I'm very excited and have booked my first group lesson for next Friday. I have started doing squats at home to strengthen my legs ready as I'm fully aware i am going to feel strain!! Ha
I am also super excited to start my partners 4 year old little girl into the riding world! She has her first lesson the next day with 4-7 years group.
Any advise would be great on helping her and myself with our new chapter!


----------



## Redders (10 January 2015)

Do some side lunges to stretch and work your inner things. Run up stairs as much as you can, and walk up them two or three at a time. Stand on the edge of a step with the ball of your foot and let your heel drop, then raise it again, this will help stretch and lengthen your calves. Also get individual lessons if you can afford it, you will progress much faster. Good luck!! I returned after a break too. Oh, and be prepared for it to take over your life!


----------



## Firefly9410 (10 January 2015)

Congratulations on getting back into horses! Hope you enjoy your ride and are not too achey after. The main thing is to be safe and comfortable. Stretchy clothes with seams that will not rub, footwear with a small heel and no ridges underneath that could get caught in the stirrup. I would buy your own hat ASAP. The riding school will lend you one but I am skeptical about whether they get replaced if someone falls off and bangs their head. Not that I am saying you will fall off!  I am sure you will be given a super safe horse for your first ride and if you already have some general fitness you will probably have reasonable balance. Group lessons are good fun usually.


----------



## Lissyg (10 January 2015)

redders said:



			Do some side lunges to stretch and work your inner things. Run up stairs as much as you can, and walk up them two or three at a time.

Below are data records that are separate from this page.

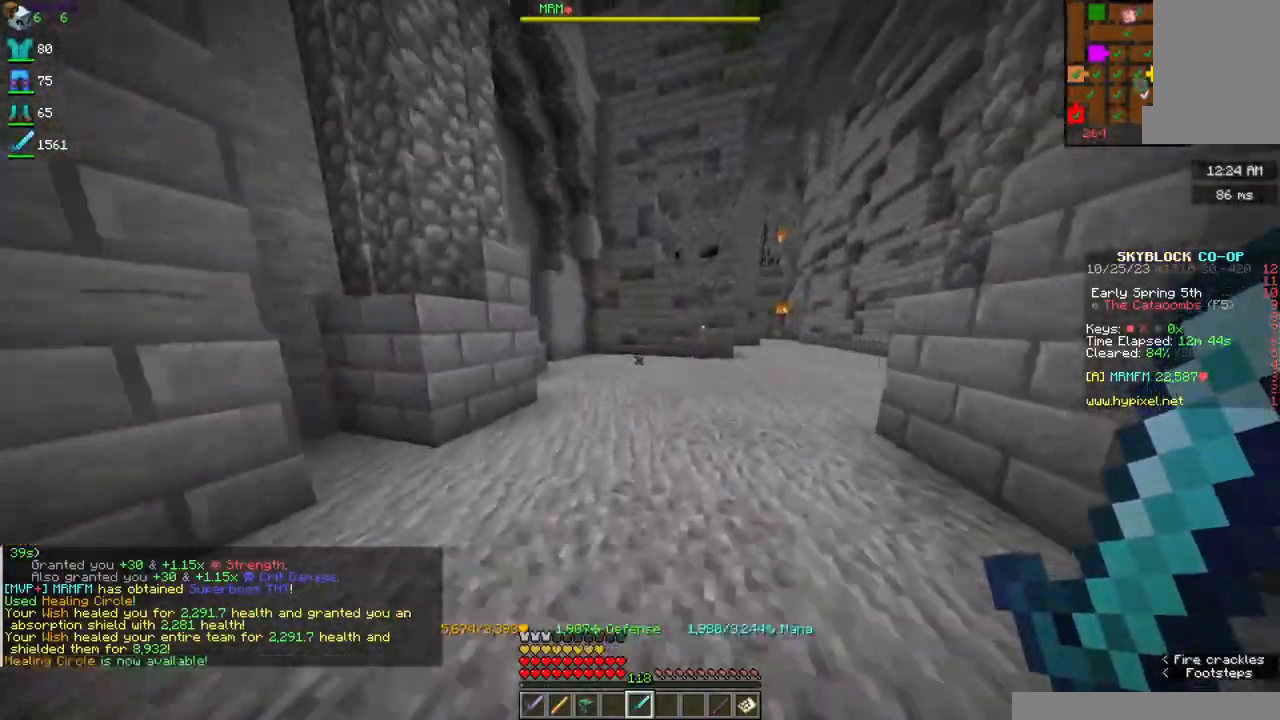
{"keys": ["w"], "mouse": [], "events": []}
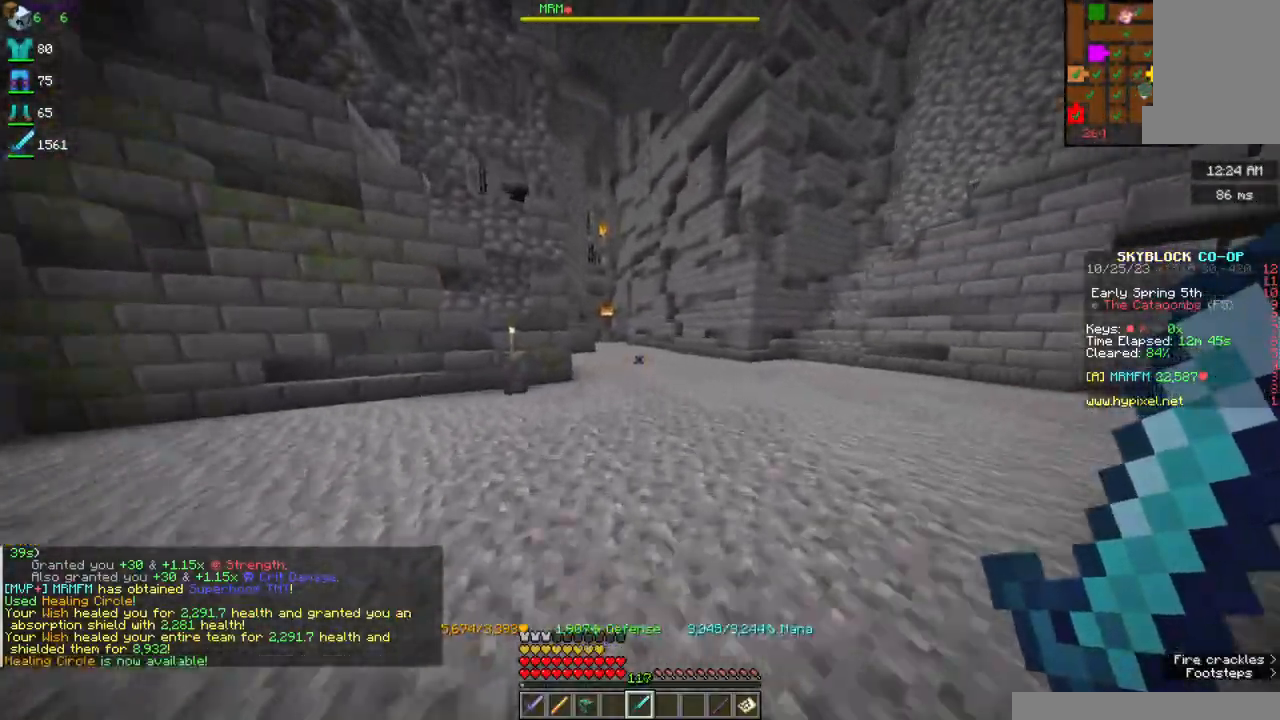
{"keys": ["w"], "mouse": [], "events": [[250, "d", "down"], [434, "d", "up"]]}
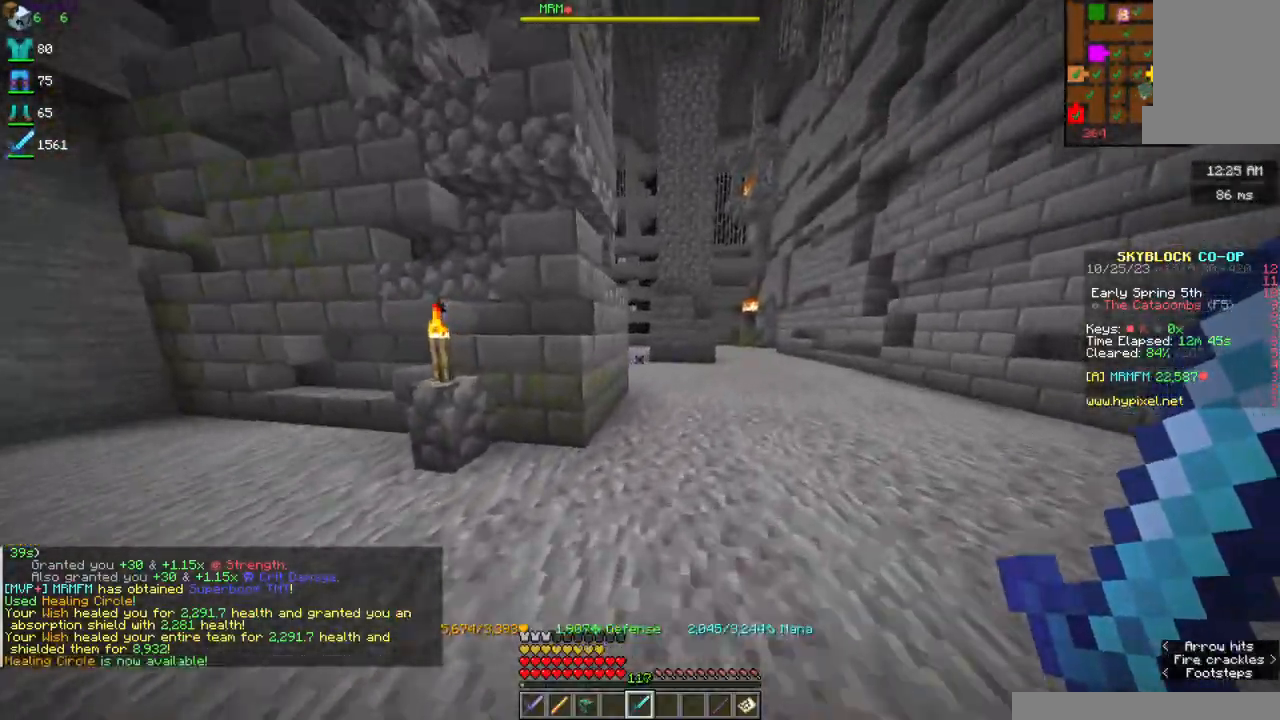
{"keys": ["w"], "mouse": [], "events": [[134, "d", "down"], [300, "d", "up"]]}
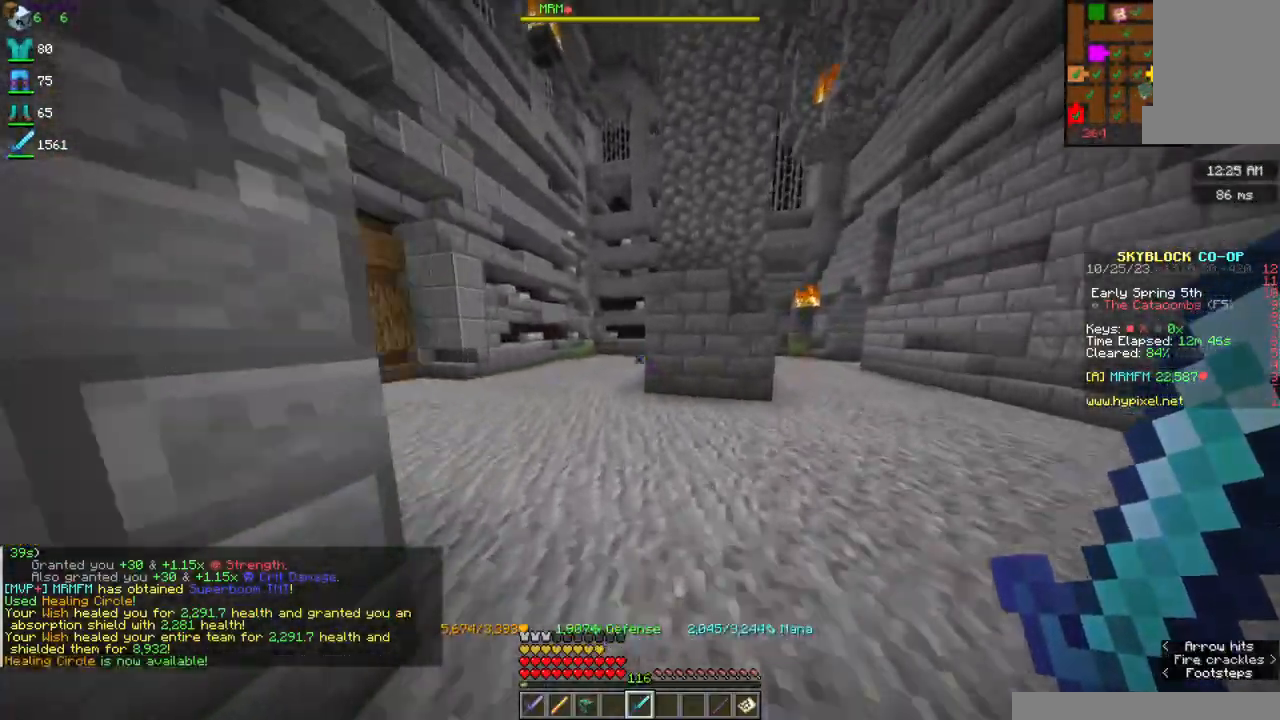
{"keys": ["w"], "mouse": [], "events": []}
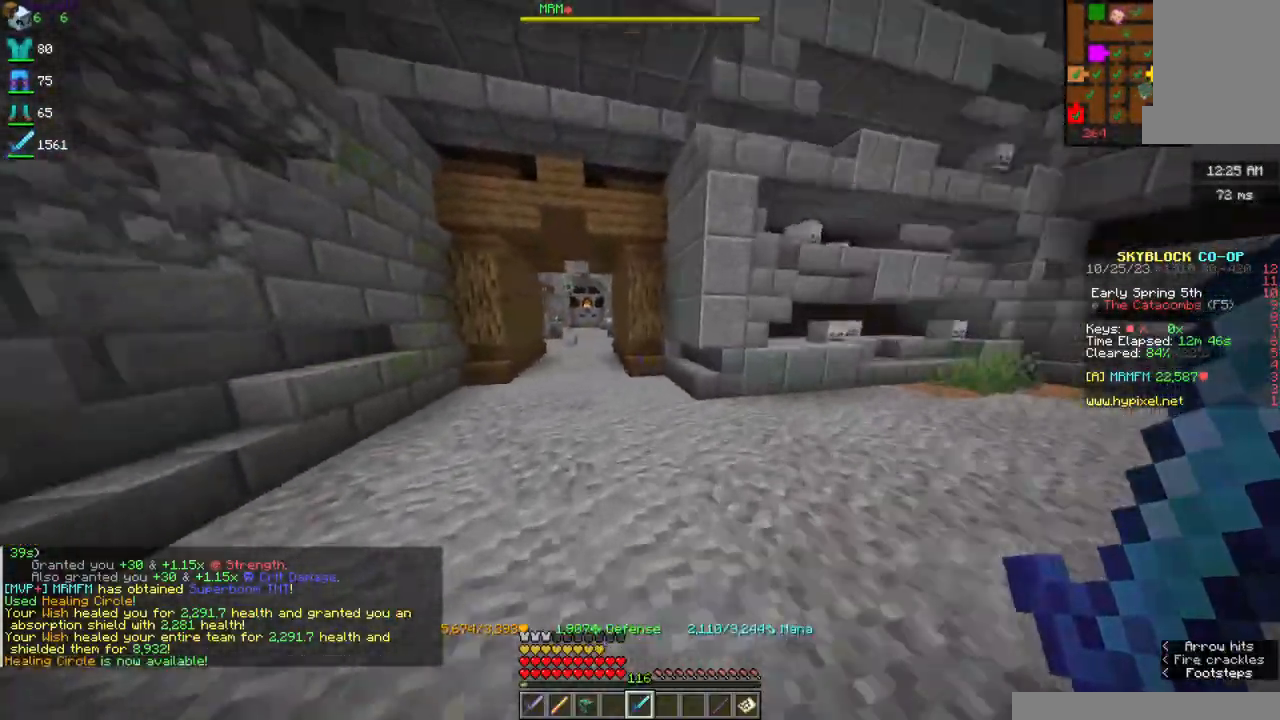
{"keys": ["w"], "mouse": [], "events": []}
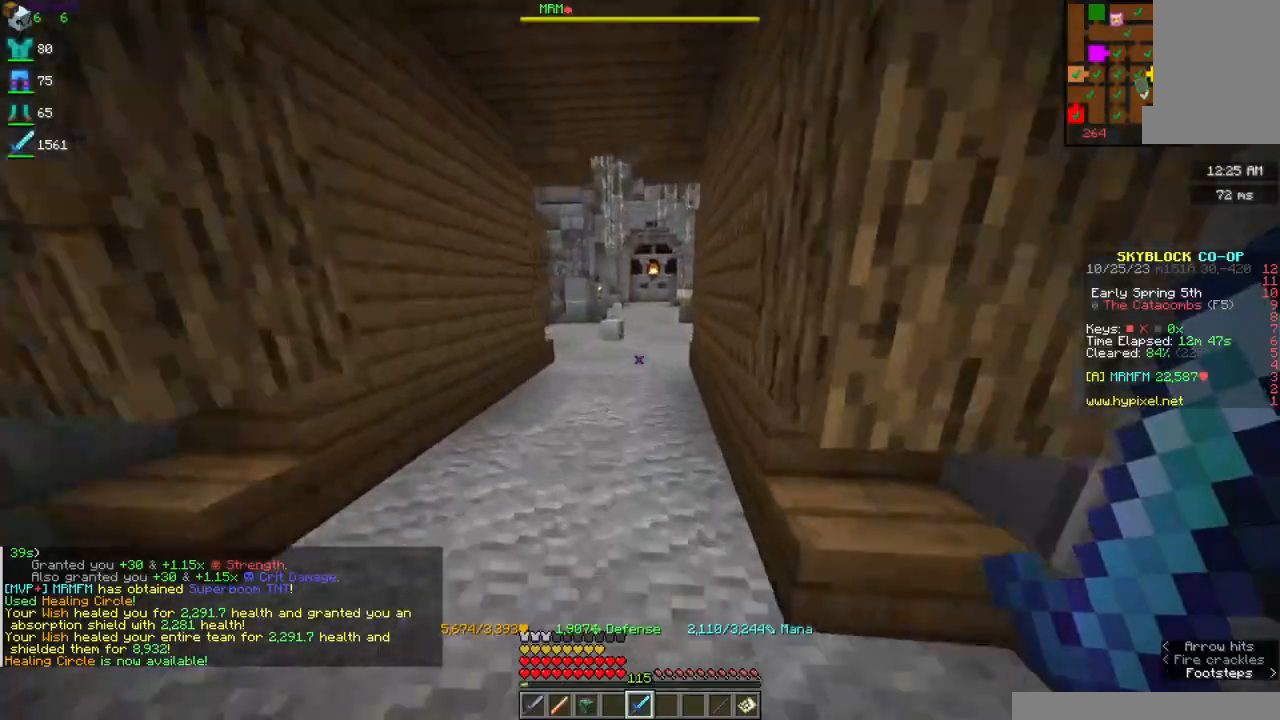
{"keys": ["w"], "mouse": [], "events": []}
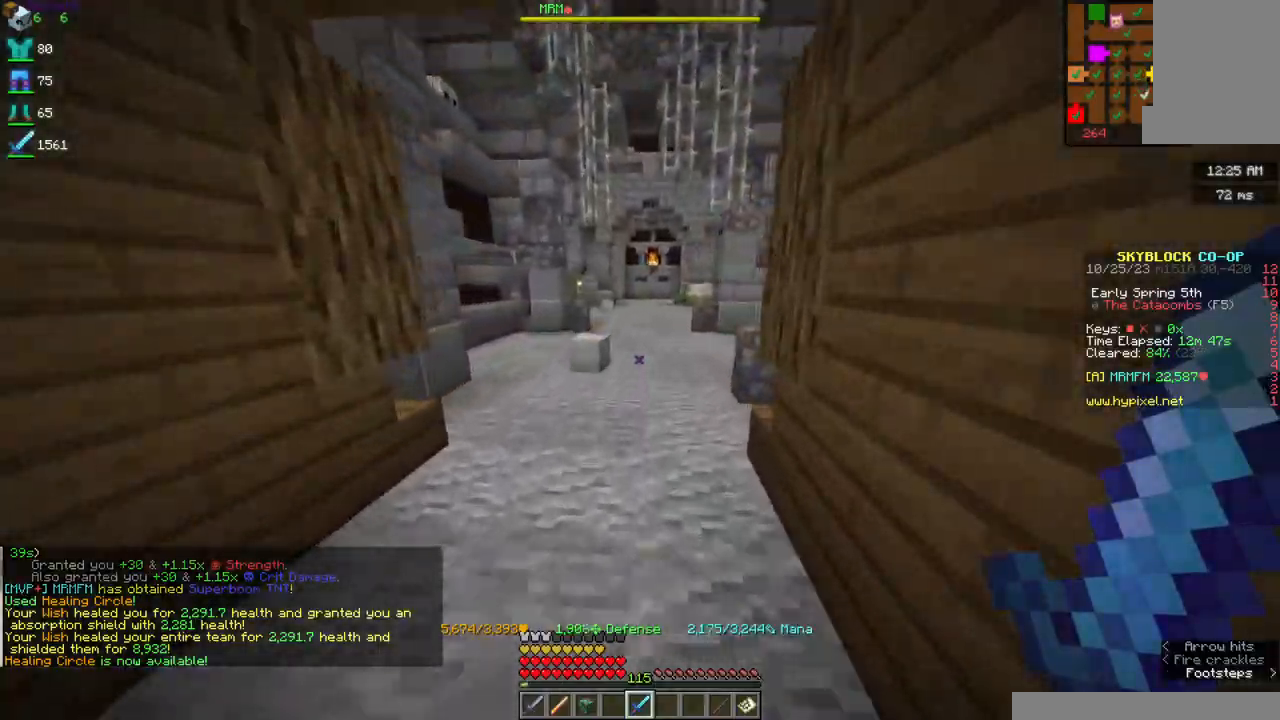
{"keys": ["w"], "mouse": [], "events": []}
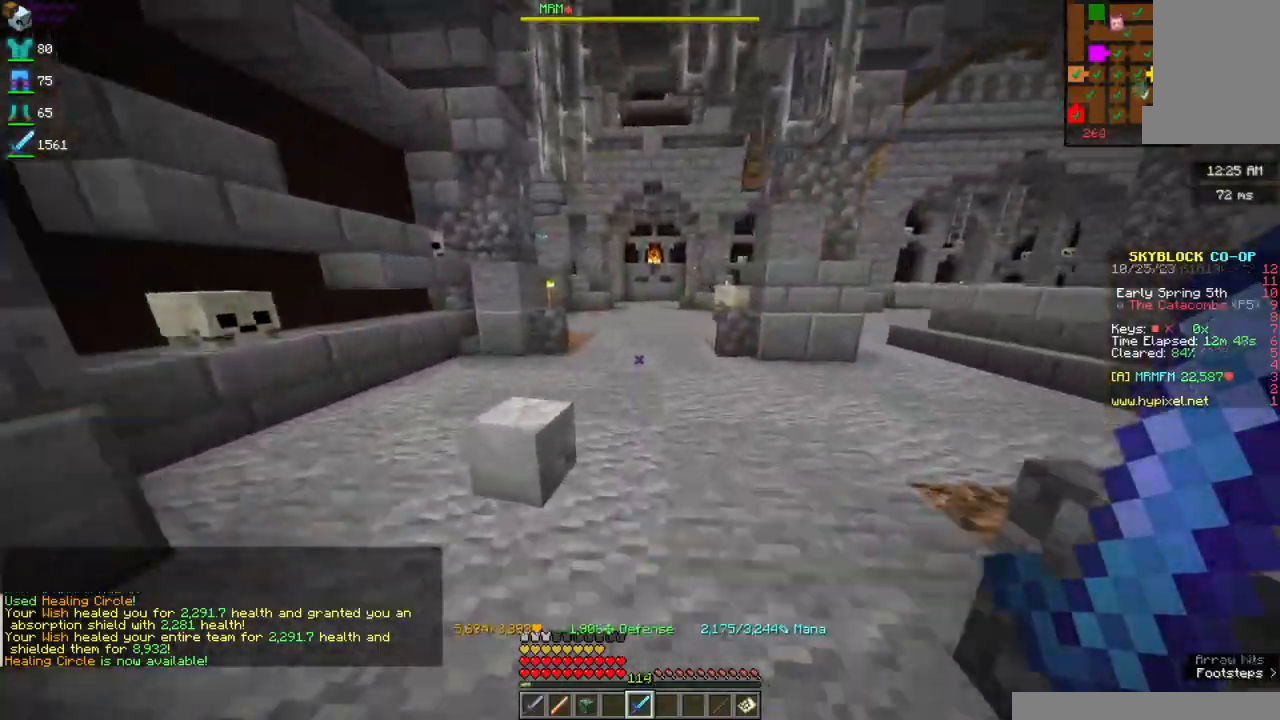
{"keys": ["d", "w"], "mouse": [], "events": [[434, "d", "down"]]}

Stand on the edge of a step with the ball of your foot and let your heel drop, then raise it again, this will help stretch and lengthen your calves. Also get individual lessons if you can afford it, you will progress much faster. Good luck!! I returned after a break too. Oh, and be prepared for it to take over your life!
		
Click to expand...

Thank you I shall be using the six flights of stairs at work every day for this now!!
I will do the individuals probably once or twice a month where money will let me! Hoping as it's not too long of a break it will flood back fingers crossed
How long did it take for you to jump again?


----------



## Lissyg (10 January 2015)

Hi firefly!

Thank you!

I went and purchased the little one skull and body protector today and I'm getting my skull on Wednesday just trying to find my old trusty riding boots and chaps ... Well all being the attic hasn't swallowed them up! I have heard good things about the stables and once I'm back on my feet will be adding a four legged mare to the family.
I know its as wonderful as I remember and really can't wait!
I'm lucky with there being only a couple of people in the group hopefully I won't fall off and make a fool of myself!!! :-/


----------



## Redders (11 January 2015)

I jumped in my first lesson  it does come flooding back in the mind, but obviously the leg aids are fine muscles you don't use in the same way as when you ride no matter how much prep you do! It's only riding that can properly improve them. I found that a little frustrating as I knew what I should be doing but body just wouldn't work properly! It does come back though and so does the guts to tackle jumps etc. I can recommend ayr equestrian.com for really good hats at the best prices I have seen- got a Charles owen 4 star for £109, which really has boosted my confidence after a fall when my fixed peak (never get one of these!!) really rammed into my forehead!


----------



## Redders (11 January 2015)

Oh and just to add- it was literally THE best thing I have ever done, getting back in the saddle. I have had a pretty tough year personally and it has been my saviour. Bought my mare too, had her on loan short term and couldn't part with the little beast 

ETA to say I am so excited for you and keep us updated


----------



## Mrs.E (16 January 2015)

Hi,
I have just got back into it as well after a break of 15 years!! Totally have the bug again and can't wait to own my own again keeping looking on this site for allrounders and schoolmasters&#55357;&#56836;&#55357;&#56836;&#55357;&#56836;&#55357;&#56836;
Hope you have a great lesson


----------